Tuesday, July 02, 2019

Fluoride in Infant Formula Can Damage Babies’ Teeth, studies shows

Infant formula mixed with optimally fluoridated water -  0.7 mg/L, the level in most US tap water -  increases fluorosis risk (discolored or pitted teeth) for six-month-olds and younger, reports Harriehausen et al. in The Journal of Clinical Pediatric Dentistry (January 2019)

Fluoride, the most celebrated tooth decay preventive, is controversial because safety and efficacy studies are questionable. 

Even fluoridation proponents admit “The primary adverse effects associated with chronic, excess fluoride intake are enamel and skeletal fluorosis,” according to the  Institute of Medicine; Food and Nutrition Board; Standing Committee on the Scientific Evaluation of Dietary Reference Intakes (1997) Dental fluorosis – white spotted, yellow, brown and/or pitted teeth – now afflicts 65% of US Teens

Harriehausen tested seven concentrated infant formulas:  powdered Similac Advance; powdered Similac Sensitive; powdered Similac Spit Up; liquid concentrate Similac Advance ; powdered Enfamil Infant; powdered Enfamil Gentlease; and powdered Gerber Soy. Ready-to-feed formula are reported elsewhere to have fluoride levels range from 0.08 to 0.32 parts per million (ppm) fluoride . 

Harriehausen found  that “using optimally fluoridated water (0.7 ppm) indicated that more infants are likely to exceed Adequate Intake  and Upper Limit (with infants aged two-, four-, and six-months being affected the most), thereby placing infants at great risk for dental fluorosis, which is consistent with other studies.” 
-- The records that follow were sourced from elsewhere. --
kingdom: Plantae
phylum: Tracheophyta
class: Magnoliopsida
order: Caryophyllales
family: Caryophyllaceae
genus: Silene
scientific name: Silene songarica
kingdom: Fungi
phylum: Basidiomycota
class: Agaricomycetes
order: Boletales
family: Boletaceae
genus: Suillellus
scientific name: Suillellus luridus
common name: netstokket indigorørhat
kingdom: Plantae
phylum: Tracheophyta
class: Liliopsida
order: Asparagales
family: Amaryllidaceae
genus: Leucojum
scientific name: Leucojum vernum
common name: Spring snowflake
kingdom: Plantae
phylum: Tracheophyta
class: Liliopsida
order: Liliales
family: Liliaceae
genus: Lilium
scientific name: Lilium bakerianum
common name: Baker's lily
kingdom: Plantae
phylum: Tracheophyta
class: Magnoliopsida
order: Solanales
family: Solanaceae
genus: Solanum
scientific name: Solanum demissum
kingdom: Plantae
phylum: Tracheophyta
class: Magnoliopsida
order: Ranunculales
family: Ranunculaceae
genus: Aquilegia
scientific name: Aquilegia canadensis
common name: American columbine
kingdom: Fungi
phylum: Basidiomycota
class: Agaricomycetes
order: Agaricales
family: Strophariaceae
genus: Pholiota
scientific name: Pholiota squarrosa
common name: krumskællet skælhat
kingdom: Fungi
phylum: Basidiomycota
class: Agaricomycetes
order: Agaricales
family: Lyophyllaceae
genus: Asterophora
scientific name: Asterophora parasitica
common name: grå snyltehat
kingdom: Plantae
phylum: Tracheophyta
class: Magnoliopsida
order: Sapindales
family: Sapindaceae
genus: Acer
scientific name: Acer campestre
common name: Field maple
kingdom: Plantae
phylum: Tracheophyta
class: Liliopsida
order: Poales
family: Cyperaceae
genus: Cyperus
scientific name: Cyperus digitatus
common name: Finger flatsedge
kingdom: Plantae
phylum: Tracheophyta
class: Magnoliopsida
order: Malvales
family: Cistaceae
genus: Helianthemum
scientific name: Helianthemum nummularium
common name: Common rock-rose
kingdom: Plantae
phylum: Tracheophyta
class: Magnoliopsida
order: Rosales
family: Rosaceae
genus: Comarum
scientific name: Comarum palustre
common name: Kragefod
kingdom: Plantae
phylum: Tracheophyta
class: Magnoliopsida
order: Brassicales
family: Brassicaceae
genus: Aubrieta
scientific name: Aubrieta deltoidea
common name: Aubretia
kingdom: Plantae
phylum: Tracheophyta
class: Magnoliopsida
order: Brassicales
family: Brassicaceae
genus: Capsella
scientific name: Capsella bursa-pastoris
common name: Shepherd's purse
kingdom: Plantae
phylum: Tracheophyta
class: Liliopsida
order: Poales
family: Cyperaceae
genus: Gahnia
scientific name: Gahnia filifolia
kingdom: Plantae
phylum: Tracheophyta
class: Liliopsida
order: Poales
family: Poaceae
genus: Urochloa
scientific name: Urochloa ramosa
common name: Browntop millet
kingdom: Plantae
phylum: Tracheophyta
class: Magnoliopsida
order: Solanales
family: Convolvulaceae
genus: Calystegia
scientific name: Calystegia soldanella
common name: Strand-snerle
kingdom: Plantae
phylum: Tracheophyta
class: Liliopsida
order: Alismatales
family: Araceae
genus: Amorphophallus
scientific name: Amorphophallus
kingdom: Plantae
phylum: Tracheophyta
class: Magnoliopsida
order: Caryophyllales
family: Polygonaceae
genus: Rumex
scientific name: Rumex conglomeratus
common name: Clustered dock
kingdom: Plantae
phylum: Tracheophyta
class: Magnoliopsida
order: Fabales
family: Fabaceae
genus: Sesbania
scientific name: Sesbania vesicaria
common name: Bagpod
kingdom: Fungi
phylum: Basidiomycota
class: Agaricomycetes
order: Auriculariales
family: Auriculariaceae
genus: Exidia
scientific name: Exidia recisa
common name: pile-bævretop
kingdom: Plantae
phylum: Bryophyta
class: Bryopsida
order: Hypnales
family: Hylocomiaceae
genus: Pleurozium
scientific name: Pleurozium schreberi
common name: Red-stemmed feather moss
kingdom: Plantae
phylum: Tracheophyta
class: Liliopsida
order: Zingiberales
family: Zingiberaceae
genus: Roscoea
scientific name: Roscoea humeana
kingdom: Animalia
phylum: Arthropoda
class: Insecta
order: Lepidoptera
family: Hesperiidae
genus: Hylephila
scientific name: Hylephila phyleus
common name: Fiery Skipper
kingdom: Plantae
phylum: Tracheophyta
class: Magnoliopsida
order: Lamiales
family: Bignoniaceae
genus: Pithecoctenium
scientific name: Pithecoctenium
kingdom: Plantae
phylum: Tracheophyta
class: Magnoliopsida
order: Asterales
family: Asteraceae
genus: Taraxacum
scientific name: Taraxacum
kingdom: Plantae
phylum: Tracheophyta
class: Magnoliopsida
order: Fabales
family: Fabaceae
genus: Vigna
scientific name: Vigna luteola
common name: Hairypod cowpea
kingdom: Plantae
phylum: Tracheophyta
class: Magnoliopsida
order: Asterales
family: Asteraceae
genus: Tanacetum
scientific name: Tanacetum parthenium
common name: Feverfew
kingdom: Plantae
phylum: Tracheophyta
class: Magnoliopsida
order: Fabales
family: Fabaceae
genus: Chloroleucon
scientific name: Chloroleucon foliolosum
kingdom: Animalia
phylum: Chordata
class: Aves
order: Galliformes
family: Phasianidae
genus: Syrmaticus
The adequate intake of fluoride to avoid moderate enamel fluorosis for infants up to 6-months-old is a mere 0.01 milligram a day – which is the level already in all infant formulas, concentrated, ready-to-feed or organic. 

 Many dental, health and government groups give advice to avoid routine mixing of infant formula with fluoridated water but fail to adequately inform the public seeming to protect fluoride’s image rather than infants’ teeth.

Harriehausen reports that significantly more infants, particularly those under six months old, exceed fluoride’s upper limit when consuming formula reconstituted with 0.7 ppm water, which increases the incidence and severity of enamel fluorosis.

The  American Dental Association description of moderate fluorosis: “All tooth surfaces affected; marked wear on biting surfaces; brown stain may be present”

Many other studies support Harriehausen’s conclusions:

Beltran-Aguilar and colleagues found children, even in sub-optimally (less than 0.7 ppm) fluoridated areas, with moderate and severe fluorosed teeth which is characterized by crumbling or pitting teeth that usually decay faster. "This severity was not observed in the 1930s among children drinking water with less than 1.3 ppm fluoride," the authors report. 

Levy reported in 2010: “Results suggest that prevalence of mild dental fluorosis could be reduced by avoiding ingestion of large quantities of fluoride from reconstituted powdered concentrate infant formula and fluoridated dentifrice”

Zohoori reported in 2012: “Some infant foods/drinks, when reconstituted with fluoridated water, may result in a F intake in infants above the suggested optimum range (0.05-0.07 mg F/kg body weight) and therefore may put infants at risk of developing dental fluorosis.”

Marshal reported in 2002: “Infant beverages, particularly infant formulas prepared with fluoridated water, can increase the risk of fluorosis in primary teeth.”

Brothwell in 2003: “Breastfeeding for > 6 months may protect children from developing fluorosis in the permanent incisors.”

Public Health Dentist Mascarenhas reported in 2000 that parents should avoid fluoridated water for infant formula preparation to prevent fluorosis.”

Fluoride needs to be put back into doctors’ offices where it can be prescribed based on age, weight, health and need.  Lobbied legislators should never be allowed to prescribe fluoride to babies without informing their parents that fluoride overdose may ruin their babies’ teeth.